Yıldızlar Sandığımızdan Daha Yaşlı

 Nisan 1990'da atmosferin yanıltıcı özelliğinden kurtulmak için uzaya gönderilen Hubble uzay teleskobu, astronomi dünyasında büyük ses getirtecek yeni bir buluşa imkan sağladı. Evrenin başlangıç noktası olduğuna inanılan büyük patlama sonrası, ilk yıldızların oluşması için 400 milyon yıl gerekecekti. Lakin  HUT, (Hubble Uzay Teleskobu) teknik olarak o kadar büyük bir aygıttır ki patlamadan 500 milyon yıl sonra oluşmuş olan yıldızları analiz etme niteliğindedir. Adını 20. yüzyılda yaptığı gözlemler sonucu evrenin statik bir yapıda olmadığını kanıtlayıp, Einstein'ın "kozmolojik sabit" adındaki görüşünü çökertmiş olan Amerikalı astronom Edwin Hubble' dan alan bu devasa araç, büyük patlamadan 500 milyon yıl sonra oluşmuş olan yıldızlarda alışılmışın ötesinde bazı özellikler keşfetti. Kuramsal fiziği ele aldığımızda aslında evrende oluşan ilk yıldızların; hidrojen, helyum ve az miktarda lityumdan oluştuğunu biliriz. Oksijen, demir, azot, karbon ve diğer ağır elementler ise daha sonra oluşan yıldızların çekirdeklerinde meydana gelen füzyon tepkimeler sonucu üretilecekti. Avrupa Uzay Ajansındaki (ESA) bilim insanları bu bilgilerden yola çıkarak büyük patlamadan 500 milyon- 1 milyar yıl sonra oluşmuş yıldızları incelediler. Bilim insanları bu dönemlerde oluşacak yıldızların hidrojen, helyum ve lityum gibi elementlerden olduğunu biliyorlardı ama Hubble keşfettiği verilerle tüm ezberleri bozdu. Yıldızların bu elementlerden oluştuğuna dair bir bulguya rastlamadılar. Gözlem yapılmadan önce düşüncelerinde yıldızların bu elementlerden oluşmakta olduğu yatıyordu. Ama veriler çok daha farklı şeyler söylüyordu. Peki  bu sonuç yıldızların aslında ilk başlarda bu elementlerden oluşmadığını mı gösteriyor? Hayır! Bu veriler aslında yıldızların, bizim tahmin ettiğimizden çok daha önce oluştuklarını gösteriyor.

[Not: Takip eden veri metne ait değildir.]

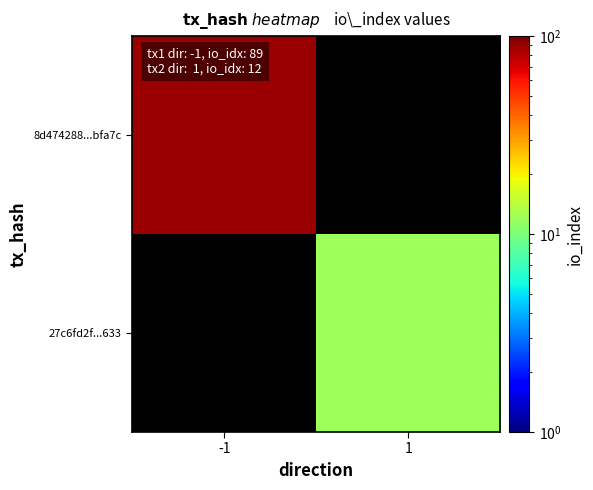

How many values in 27c6fd2f...633 are above zero?

1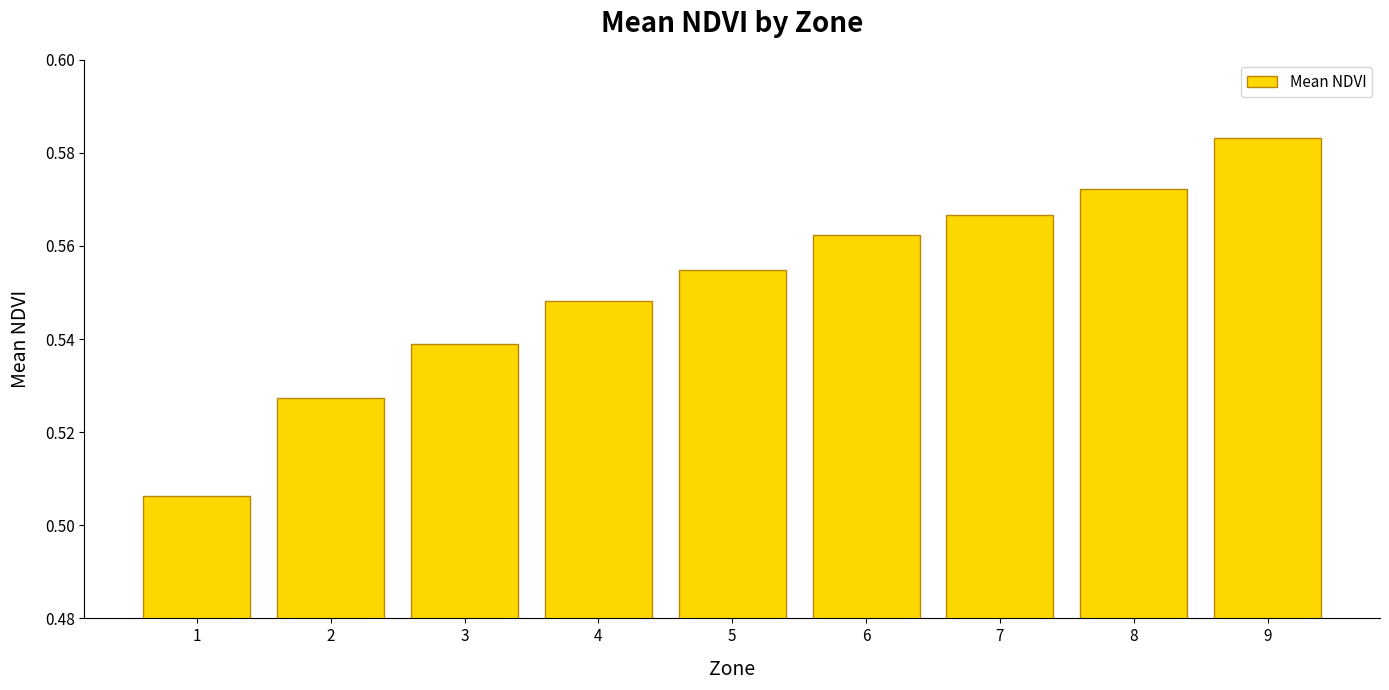

How many values are between 0 and 1?

9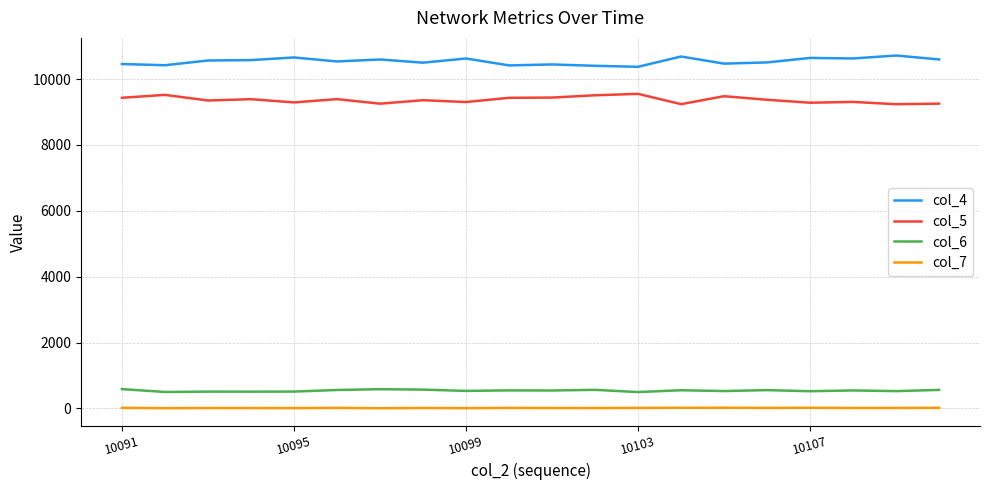

Which series has the largest total across all categories?

col_4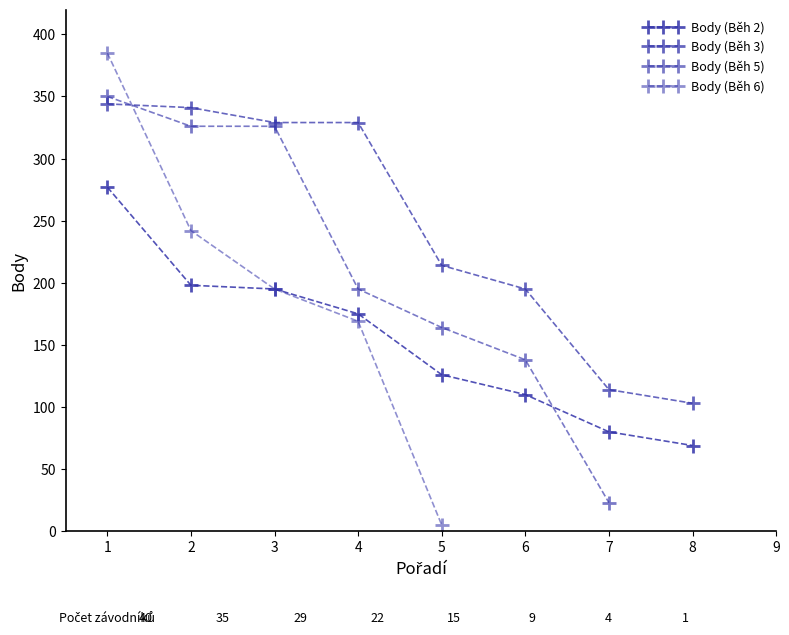

What is the difference between the maximum and minimum values in the Body (Běh 2) series?

208.0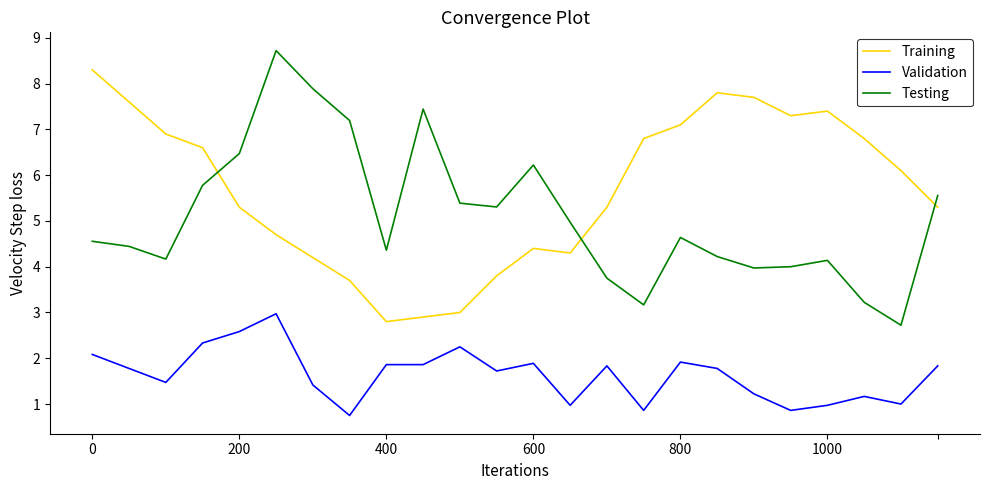

What are all the series names shown in the legend?

Training, Validation, Testing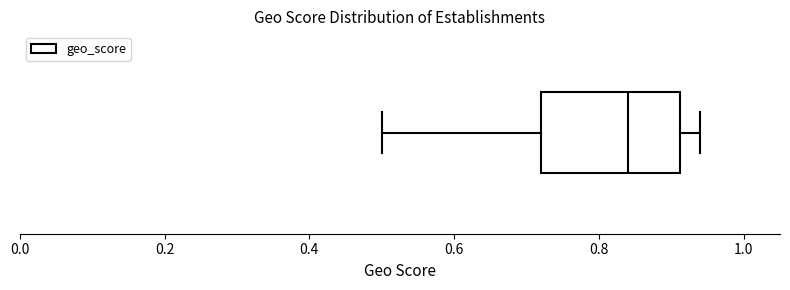

Transcribe this box plot: give where the median line is, the range the box spans, and where the two whiskers end, as read against the x-axis. The values are not printed on the chart, so give them approximately, as read against the axis.

median 0.84, box 0.72 to 0.92, whiskers 0.50 to 0.94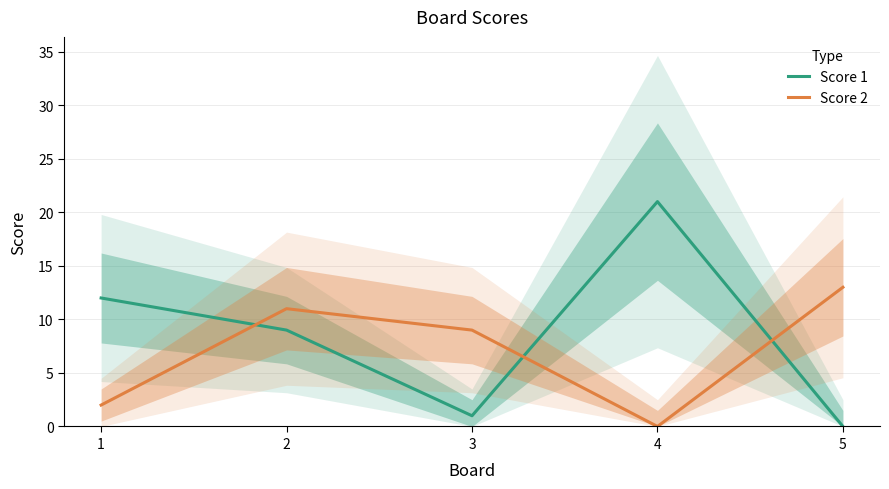

After their last crossing, which series has the higher values: Score 1 or Score 2?

Score 2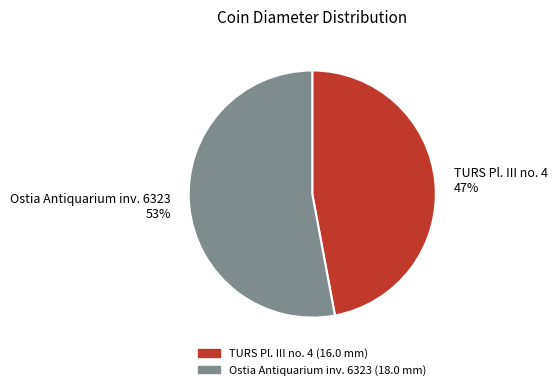

Between Ostia Antiquarium inv. 6323 53% and TURS Pl. III no. 4 47%, which is larger?

Ostia Antiquarium inv. 6323 53%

Bilim dünyası işte böyle bir yer. Teknolojiniz ne kadar gelişirse gelişsin, 100 yıldır benimsediğiniz bir bilgi işte böyle bir değişime uğrayabiliyor. Bunu bize tarih gösterdi. Batlamyus Dünya merkezli bir evren modelini ortaya sununca 1500 yıl insanlar bu görüşe taptı. Kopernik ise bunu sonsuza dek(!) değiştirilemez bir olguya sokup, bunu Güneş merkezli bir sistem haline getirdi. Ya da Newton'ın fiziği 300 yıl değiştirilemez iken Einstein adındaki bir gencin bunu yıkması gibi... Bugün ölesiye taptığımız bir yasanın yarın hayatta olmayabileceğini aklınızdan çıkarmayın. Çünkü artık bilim hızlı bir şekilde gelişip, değişiyor.